The things you need to live, day by day, food, clothing, shelter, energy, land, etc., are the real ‘investments’ required for those who are concerned (and for those who are not). The rest is just “dross” as they say, window dressing for ‘investors’ who are concerned about “staying ahead” or “getting ahead” or making a profit, etc.
Get out of debt, own everything you require to live debt-free, buy more for your kids (because they’ll never be able to do this on their own now), stockpile those essentials you require to live, including what you intend for your kids to inherent and own debt-free, and then, and maybe just “then”, buy some gold or silver.
Otherwise, it’s absolutely useless. I’ve read all the arguments about a “store of wealth” and historical use and on and on and on. But everybody should notice that absolutely none of the fears these people all are afraid of come true. And even if they did (total market meltdown, financial collapse, Armageddon, etc.), gold and silver will be the LAST thing anybody will “want” (or need).
Argentina’s financial collapse showed that gold and silver traded at junk prices, so buying bullion for the “collapse” is kinda stupid, a huge waste of money for those who will need to spend their horde to buy what they should have already stored.
One final point. We will NEVER go back to a gold standard (as we once understood this to be) as long as we can print digital money. And since we can reasonably expect that even in the most worst-case scenario to print digital money, any “gold standard” will be effectively meaningless. Gold bugs / promoters / hypsters / hucksters refuse to tell you any of this.

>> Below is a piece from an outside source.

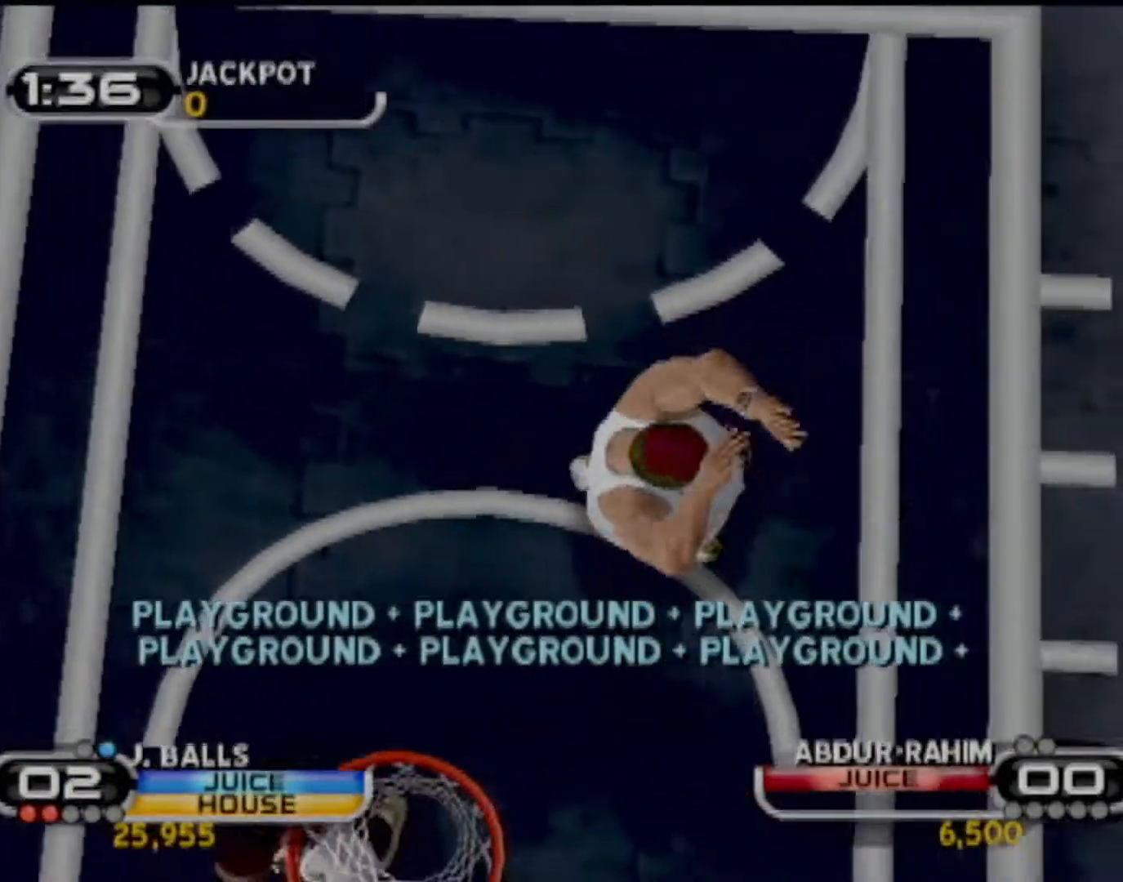
{"buttons": [], "left_stick": "center", "events": [[34, "CROSS", "up"], [67, "L2", "up"], [167, "CROSS", "down"], [234, "CROSS", "up"], [234, "L2", "down"], [267, "L2", "up"]]}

Just use your head and realize that our world, collapsing as it is, is not going to be without electronic banking (digital money) and Federally controlled “value”, ever — which means that your horde of gold is simply only going to be worth what they TELL you it’s worth (if anything). Confiscation remains a very real prospect to gold hoarders too.
I take plenty of heat from gold bugs, but have steadfastly refused to change my position all of these years. Recently, silver hit about $45 or so per ounce and I was too preoccupied to sell my little stash. It’s bounced all over the place and is now about $35. This exemplifies the “store of value” issue with any precious metal. You must time this right, converting to usable cash. Not always convenient, easy or even doable.

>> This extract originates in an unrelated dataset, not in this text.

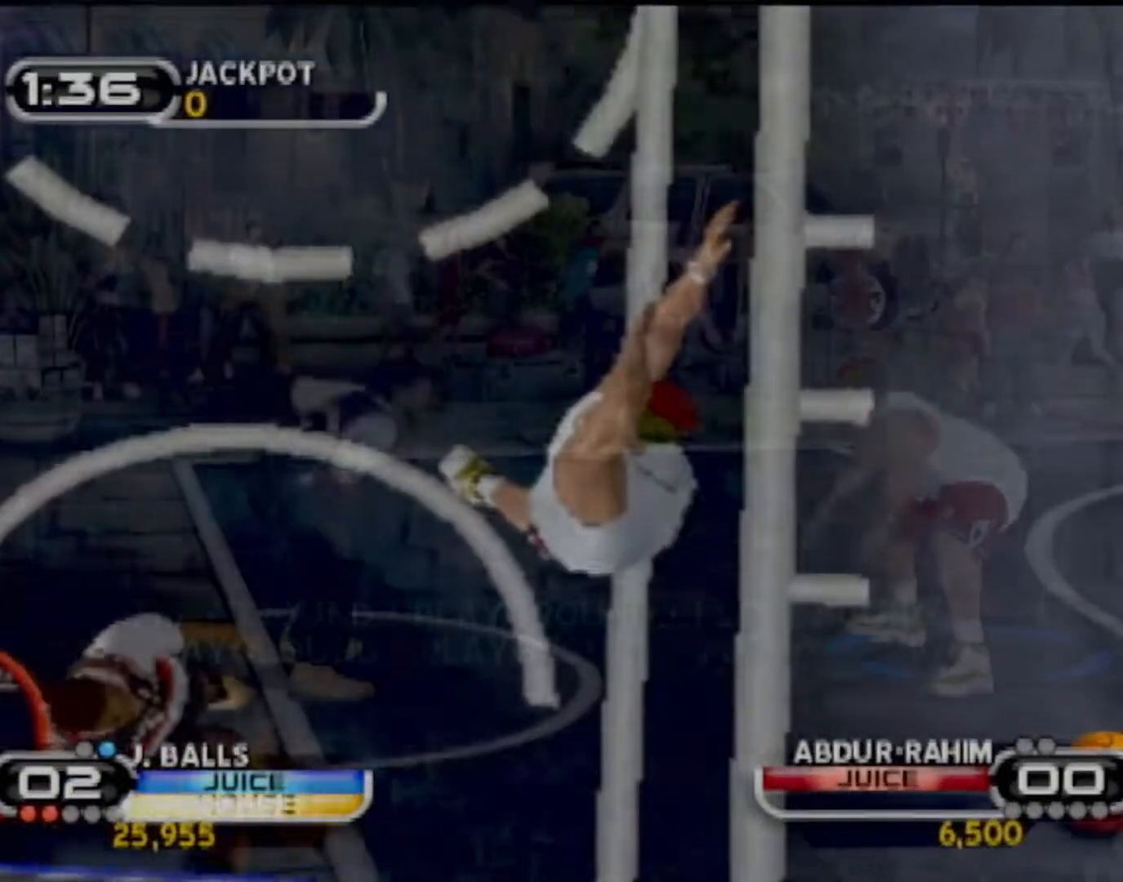
{"buttons": [], "left_stick": "left", "events": [[234, "left_stick", "left"]]}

Meanwhile, everything keeps going up in price, so your investment is already deflated. Whatever you intended to buy now costs more (usually, exceptions definitely exist such as our crashing real estate market).
IF gold goes to $5000 an ounce, it’s dead obvious that nobody will be buying it as an investment (why would you when it was so overpriced? Only the very rich would do this). It also means hyperinflation is at work, causing the price of things you actually need to be extremely overpriced. What would you rather have? An ‘investment’ that is subject to severe price fluctuations, hard to exchange, or the things you and your family are going to need?
Gold investments can work — but they are not a replacement for sound strategies that make sure your actual needs are being taken care of.